ENTRIES SUPPLIED —
+++

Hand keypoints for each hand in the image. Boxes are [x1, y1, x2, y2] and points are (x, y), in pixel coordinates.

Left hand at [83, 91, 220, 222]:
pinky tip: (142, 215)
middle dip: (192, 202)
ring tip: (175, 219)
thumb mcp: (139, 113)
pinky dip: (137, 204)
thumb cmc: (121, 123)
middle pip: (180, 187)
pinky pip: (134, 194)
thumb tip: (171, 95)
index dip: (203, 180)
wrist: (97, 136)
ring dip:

+++

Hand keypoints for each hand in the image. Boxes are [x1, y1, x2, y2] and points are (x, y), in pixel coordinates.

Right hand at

+++

EXERCISE BRIEF — Identify the lines of the entries containing the string "hand". Copy each such line.

TASK ANSWER —
Hand keypoints for each hand in the image. Boxes are [x1, y1, x2, y2] and points are (x, y), in pixel coordinates.
Left hand at [83, 91, 220, 222]:
Hand keypoints for each hand in the image. Boxes are [x1, y1, x2, y2] and points are (x, y), in pixel coordinates.
Right hand at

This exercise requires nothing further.